In 2027, the Dragonfly mission is scheduled to lift off, and it will arrive on Titan in 2034.

Prebiotic chemistry, or the chemical processes that took place on Earth before the emergence of life, will be better-understood thanks to a device carried by Dragonfly called the Dragonfly Mass Spectrometer (DraMS).

Titan's abundant complex carbon-rich chemistry, interior ocean, and past presence of liquid water on the surface make it an ideal destination to study prebiotic chemical processes and the potential habitability of an extraterrestrial environment, the mission officials said in a statement.

DraMS will allow scientists back on Earth to remotely study the chemical makeup of the Titanian surface.

"We want to know if the type of chemistry that could be important for early pre-biochemical systems on Earth is taking place on Titan," Dr Melissa Trainer of NASA's Goddard Space Flight Center, Greenbelt, Maryland, said in a statement.

To accomplish this, the Dragonfly robotic rotorcraft will capitalise on Titan's low gravity and dense atmosphere to fly between different points of interest on Titan's surface, spread as far as several miles apart.

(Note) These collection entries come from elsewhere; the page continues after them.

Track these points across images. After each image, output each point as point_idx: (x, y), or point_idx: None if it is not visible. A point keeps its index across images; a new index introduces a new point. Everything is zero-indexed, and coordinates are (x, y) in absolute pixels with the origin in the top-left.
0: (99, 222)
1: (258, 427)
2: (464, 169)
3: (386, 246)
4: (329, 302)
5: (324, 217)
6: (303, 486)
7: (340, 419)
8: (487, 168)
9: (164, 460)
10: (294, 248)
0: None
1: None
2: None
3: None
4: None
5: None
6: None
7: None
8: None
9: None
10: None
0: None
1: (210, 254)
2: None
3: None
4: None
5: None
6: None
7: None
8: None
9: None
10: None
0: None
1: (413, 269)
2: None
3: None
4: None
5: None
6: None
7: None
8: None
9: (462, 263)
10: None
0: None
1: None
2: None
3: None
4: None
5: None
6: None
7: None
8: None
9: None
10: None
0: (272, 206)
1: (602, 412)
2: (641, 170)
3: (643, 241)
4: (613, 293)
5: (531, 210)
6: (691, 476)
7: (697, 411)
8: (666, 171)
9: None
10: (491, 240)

This allows Dragonfly to relocate its entire suite of instruments to a new site when the previous one has been fully explored and provides access to samples in environments with a variety of geologic histories.

At each site, samples less than a gram in size will be drilled out of the surface by the Drill for Acquisition of Complex Organics (DrACO) and brought inside the lander's main body, to a place called the "attic" that houses the DraMS instrument.

There, they will be irradiated by an onboard laser or vaporised in an oven to be measured by DraMS.

"DraMS is designed to look at the organic molecules that may be present on Titan, at their composition and distribution in different surface environments," Trainer said.

Organic molecules contain carbon and are used by all known forms of life. They are of interest in understanding the formation of life because they can be created by living and non-living processes.